Thursday, November 11, 2004

The High Road Remains Free Of Traffic

Memo to Andrew Sullivan: ARE YOU LOOKING FOR YOUR HEAD?
I'd always felt a little bit sorry for Andrew Sullivan. As a gay Republican, he can't help bt act in a completely self-destructive, contrary-to-his-own-interests manner, but in recent times, he has come out against George W. Bush. Which proves he, like the Log Cabin Republicans all but the 20% of the gay population who voted for Dubya, are capable of finally recognizing a direct threat to their existence when it jumps up and down in front of them waving big red flags with flares tied to the tops and yells "I HATE YOU I HATE YOU I HATE YOU AND I'M IN CHARGE, FAGGOT"
Sensing this vague, tenuous animosity from the Republicans, Andrew Sullivan voted for Kerry, and for that, I give him credit. But he's still a dick.
Sullivan appeard on "Real Time with Bill Maher" last Friday, a show which had already been marred* by a bizarre exchange with former senator Alan Simpson. Simpson took the peculiar view that political comedians like Maher shouldn't make jokes at the expense of politics, parties, policies, or voters, and defended Wyoming's gay population by reminding Maher that Wyoming is where Matthew Shepard was killed.
Toward the end of the show, Maher had, for the first time on any of his shows, Noam Chomsky as a guest. Noam Chomsky is the Samuel L. Jackson of political argument. You may not agree with him, but you do not fuck with him, because he's better at it than you. This isn't a matter of his opinions, this is a matter of pure skill. Noam Chomsky is to logical argument what Michelangelo was to doodling. So Chomsky came on via satellite for his interview, he and Maher talked for a while, and then he went away. Chomsky was coherent, completely devoid of rhetoric, and name-dropped Zbigniew Burzynski.

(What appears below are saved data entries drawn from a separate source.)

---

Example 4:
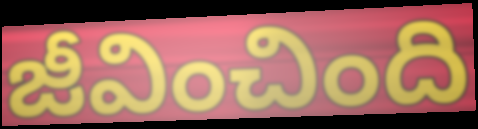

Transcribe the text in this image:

జీవించింది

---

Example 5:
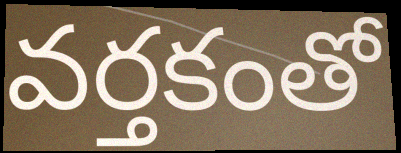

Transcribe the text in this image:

వర్తకంతో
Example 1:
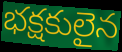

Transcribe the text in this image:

భక్షకులైన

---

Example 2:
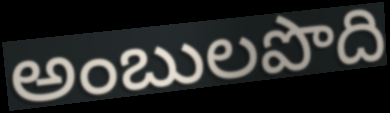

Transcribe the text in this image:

అంబులపొది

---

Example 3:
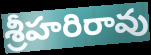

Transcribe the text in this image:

శ్రీహరిరావు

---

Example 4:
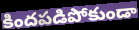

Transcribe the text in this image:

కిందపడిపోకుండా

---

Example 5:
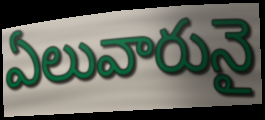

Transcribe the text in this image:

ఏలువారునై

And the instant his screen went dark, Sullivan pounced.
He started going off on the kind of rant that would make Tucker Carlson say "Dial it down a notch, buddy." He went after Chomsky, who conveniently was no longer able to respond, like Ann Coulter going after a liberal pork chop**. He accused Chomsky of hating America, of loving Saddam Hussein, of a whole bunch of things that Chomsky didn't actually say. He even accused Chomsky of being paid money to speak to people, which as we know was outlawed in 1972.
He accused Chomsky of besmirching freedom and democracy, and supporting oppression and tyranny, and said "I hope he's smart enough to know he's lying". And he completely dismissed the "100,000 civilian casualties in Iraq" study, which shows that Sullivan did not so much come to his senses when he voted for Kerry, but rather executed a classic gravity slingshot maneuver around his senses, spending a brief period of time in orbit around his senses before shooting off into Fuckety Cuckoo Land.

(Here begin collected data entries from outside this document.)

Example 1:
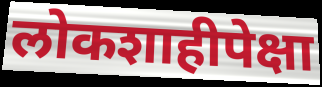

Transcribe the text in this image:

लोकशाहीपेक्षा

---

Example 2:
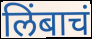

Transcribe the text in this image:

लिंबाचं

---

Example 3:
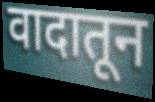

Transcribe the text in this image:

वादातून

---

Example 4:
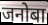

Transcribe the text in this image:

जनोबा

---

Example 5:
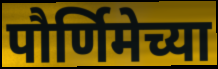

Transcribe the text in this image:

पौर्णिमेच्या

Maher tried to engage him on the topic, but Sullivan could not see or hear him through his righteous berzerker rage. And then, as the credits rolled, Sullivan started... rubbing his ass. I know you find this hard to believe. I missed it entirely the first time I watched the show, because I wasn't paying attention to the credits. But for whatever reason, going apeshit on an elderly professor gave Sullivan a wedgie, or a rash, or something else I don't even want to think about.
Now, normally, I would not automatically make fun of someone for their moment of inadvertent public embarassment. That's why I've taken great, epic pains to demonstrate that Andrew Sullivan is a dick, and thus a completely valid target for the utterly cheap, completely immature, and otherwise uncalled-for bit of graphic kerfluffery I'm about to commit.

Are you looking for your head, Andy?
Get it? "MARRED"? You wouldn't get this kind of comedy from a "blogger", you know.
** Dress it up all you want, but it's still COMMIE PINK on the inside.